Sarà capitato a tutti: ci si siede al tavolo di un ristorante affamati, si viene ingolositi da menu ricchi e invitanti, si ordinano più portate, che però poi non si riescono a terminare. E così si lasciano nei piatti manicaretti che, gioco forza, sono candidati a prendere la strada della pattumiera.
Un vero e proprio “lusso” che un Paese come l’Italia in cui, secondo i dati della Fondazione Bdfn, ognuno di noi spreca 65 chili di cibo pro-capite l’anno, per comportamenti sbagliati nel consumo, in casa e al ristorante, non può permettersi.
Parte da qui la decisione di Giandiego Gatta, deputato di Forza Italia e responsabile nazionale dipartimento pesca e acquacoltura del partito azzurro, e di Paolo Barelli, presidente dei deputati di FI, di presentare una proposta di legge che prevede l’introduzione della obbligatorietà della cosiddetta “doggy bag”, ovvero di quel contenitore che permette di portare a casa gli avanzi di cibo ordinato, ma non consumato nei locali. Una pratica già piuttosto diffusa all’estero, che in Italia fatica a prendere piede. E che con questa legge si vorrebbe rendere invece una abitudine condivisa.
Secondo i punti analizzati dall’agenzia di stampa Agi, la nuova norma prevede che ogni ristorante e ogni locale nel quale sia fornito cibo al pubblico si debba dotare di “contenitori riutilizzabili o riciclabili per portare via ciò che il cliente non consuma in loco”. Spetta, però, a quest’ultimo richiederli. E non solo. La legge contempla un’altra possibilità: l’avventore può anche servirsi di un proprio contenitore, purché siano rispettati i “requisiti igienico sanitari per legge”.
I gestori che non dovessero rispettare le indicazioni della norma non mettendo a disposizione degli avventori la doggy bag, potrebbero incorrere in sanzioni che variano da 25 a 125 euro. E attenzione anche a non utilizzare questa prescrizione per ritoccare i listini. “Sono 6 centesimi in più per contenitore” liquida la questione Gatta, che considera pretestuosa qualsiasi contestazione alla legge basata sull’aggravio economico che potrebbe comportare per i ristoratori”.
Critica è invece la posizione di Fipe-Confcommercio, la Federazione italiana pubblici esercizi, che da un lato, esprime apprezzamento “per un’iniziativa che accende un faro su un tema, quello della lotta contro gli sprechi alimentari, più che mai importante per garantire la sostenibilità delle abitudini dei consumatori”, ma dall’altro, ribadisce con fermezza che è proprio sulla capacità di responsabilizzare questi ultimi che si gioca la partita più importante.

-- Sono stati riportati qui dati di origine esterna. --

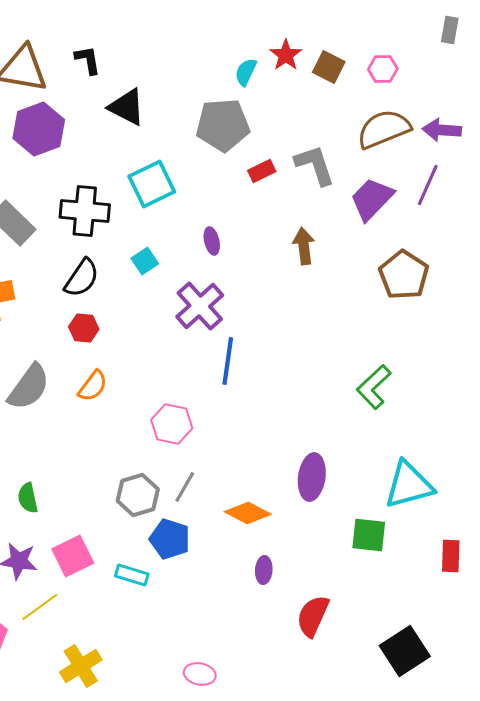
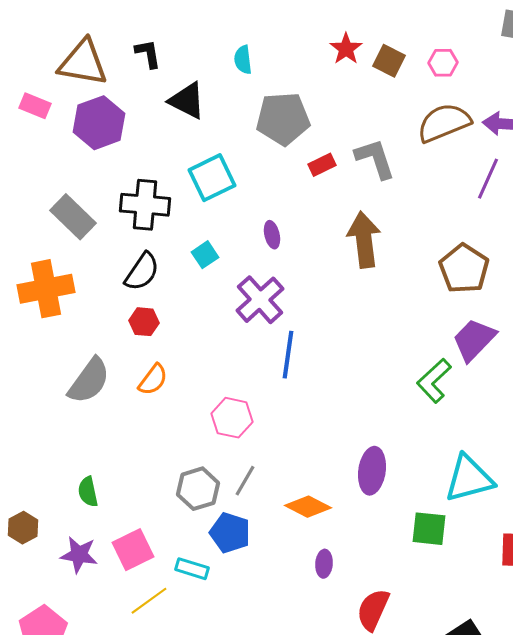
cyan semicircle: (246, 72) -> (243, 60), moved, turned -32
purple trapezoid: (372, 199) -> (474, 340), moved
brown arrow: (304, 246) -> (364, 240), size x1.5
yellow line: (40, 607) -> (149, 601), moved

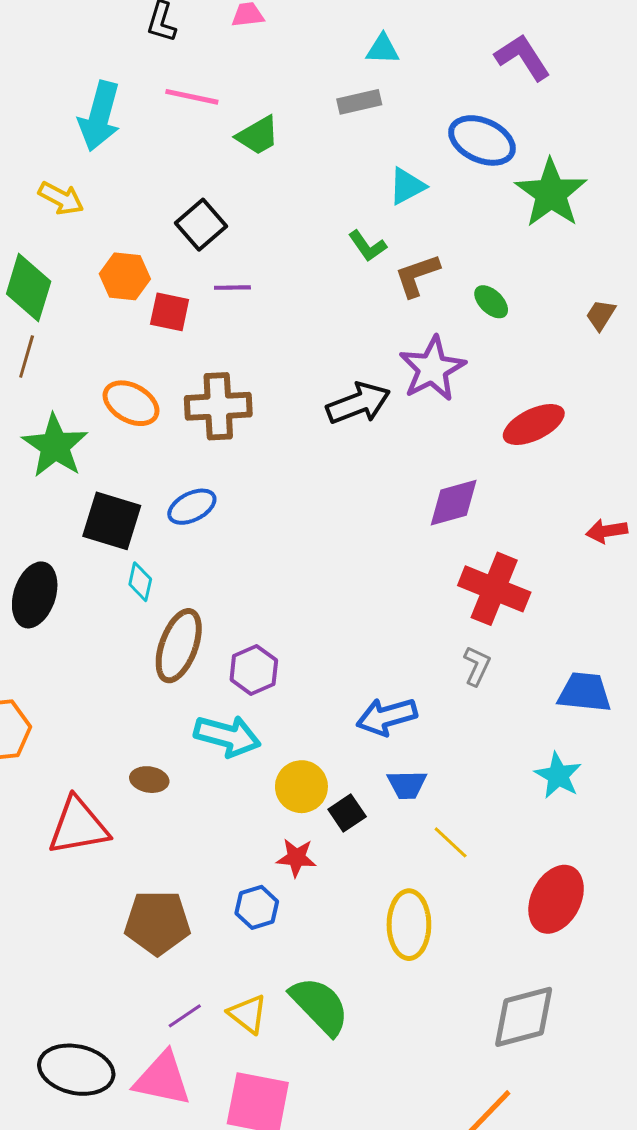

“Introdurre l’obbligo in capo ai ristoranti non è la soluzione al problema dello spreco alimentare – si legge in una nota di FIPE -, perché la resistenza a chiedere di portarsi a casa il cibo non consumato viene proprio dai clienti, che già oggi, in realtà, possono usufruire di questa possibilità in qualsiasi ristorante del Paese. La proposta, dunque, dovrebbe includere iniziative capaci di sensibilizzare i clienti per convincerli ad abbattere le resistenze culturali, come la vergogna o l’imbarazzo, che spesso li scoraggiano dall’avanzare richieste al personale del locale. Proprio su quest’ultimo aspetto bisogna intervenire con determinazione al fine di diffondere una vera e propria cultura della sostenibilità alimentare basata sui concetti della conservazione, della rielaborazione e della valorizzazione di ogni parte del cibo, distintivi della cultura italiana”.